> [WRITTEN PROBLEM]
Answer these questions using the Michel van Rijn text below.
(a) In which country did Van Rijn die?
(b) According to Scotland Yard's estimate, in what share of all international art smuggling during the 1970s and 1980s was he involved?
(c) In which decades did he cooperate with authorities in finding stolen art?

## BEGIN SELECTION

- Van Rijn in 2011
- Born: 1950 Netherlands
- Died: July 2024 (aged 73) Italy
- Occupation: Art smuggler
- Years active: 1960s–1990s

= Michel van Rijn =

Dutch art smuggler and author (1950–2024)

Michel van Rijn (1950 – July 2024) was a Dutch art smuggler, art trader, art forger and author. He was involved in worldwide art smuggling from the 1960s to 1990s. Scotland Yard estimated that he was involved in 80 to 90% of all international art smuggling during the 1970s and 1980s. In the 1990s and 2000s Van Rijn cooperated with authorities in finding stolen pieces of art.

## END SELECTION
## BEGIN SOURCE DATA

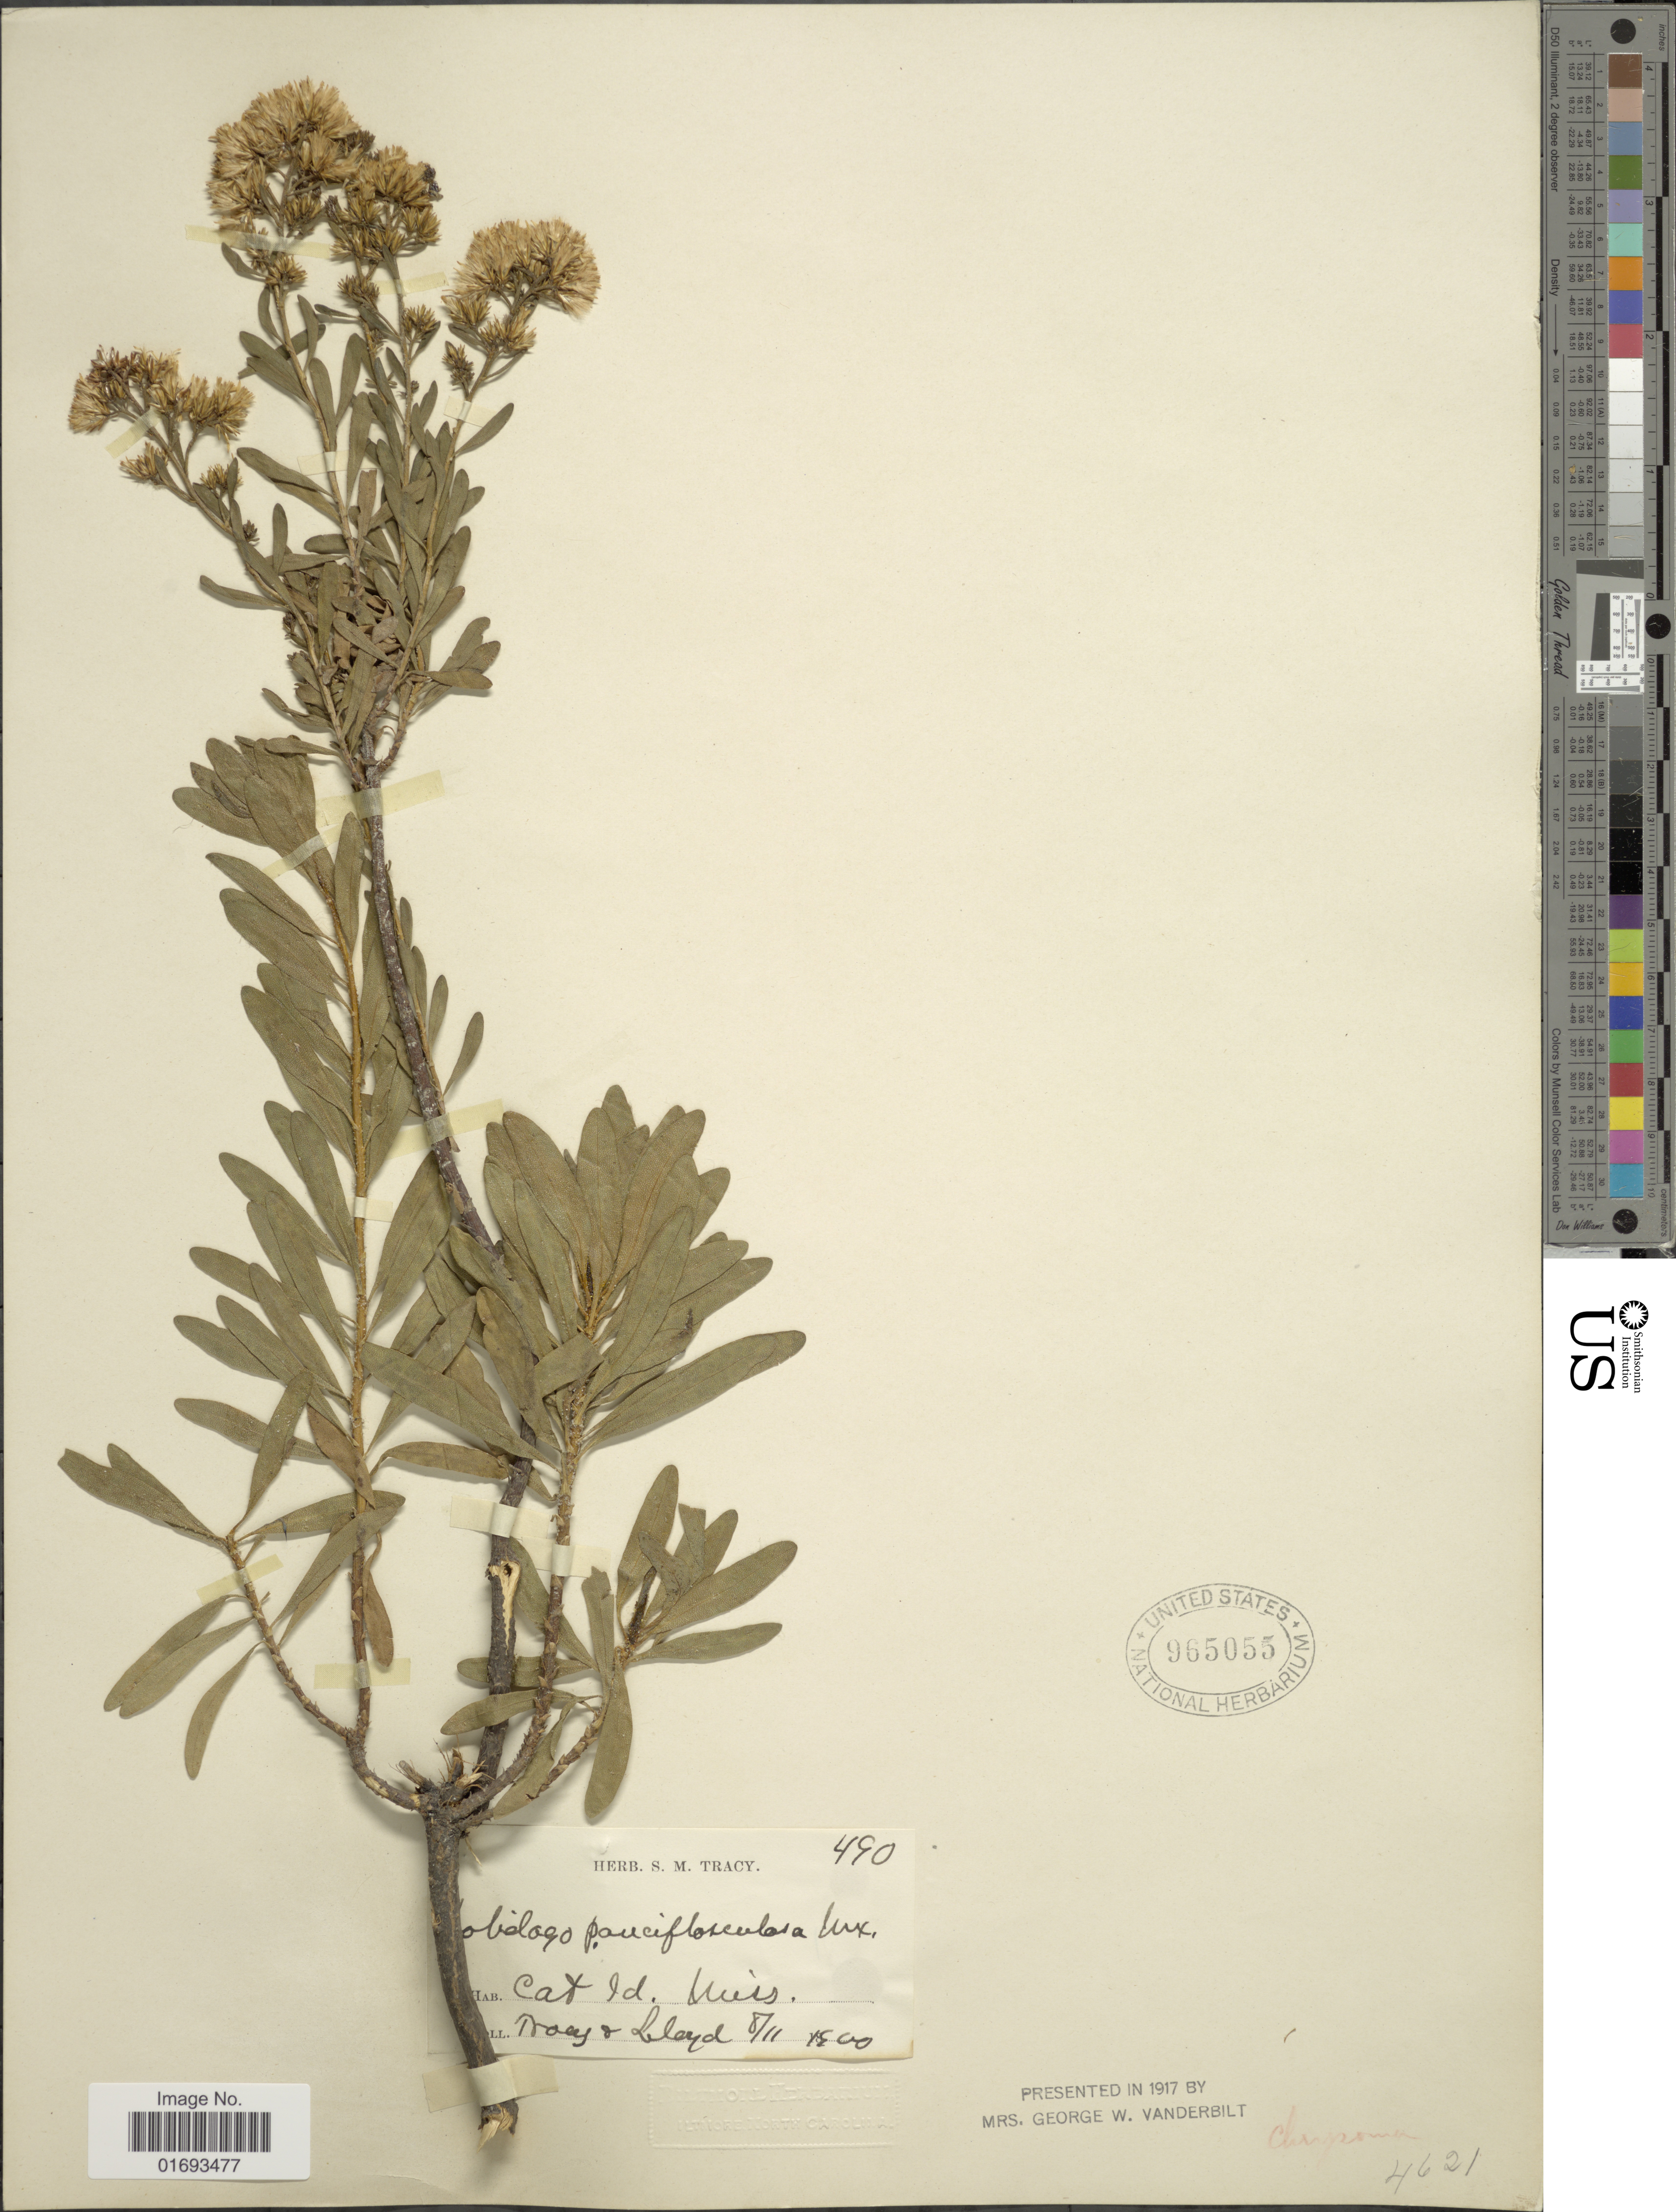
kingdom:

## END SOURCE DATA

> [RESPONSE TO THIS TASK]
(a) Italy
(b) 80 to 90%
(c) The 1990s and 2000s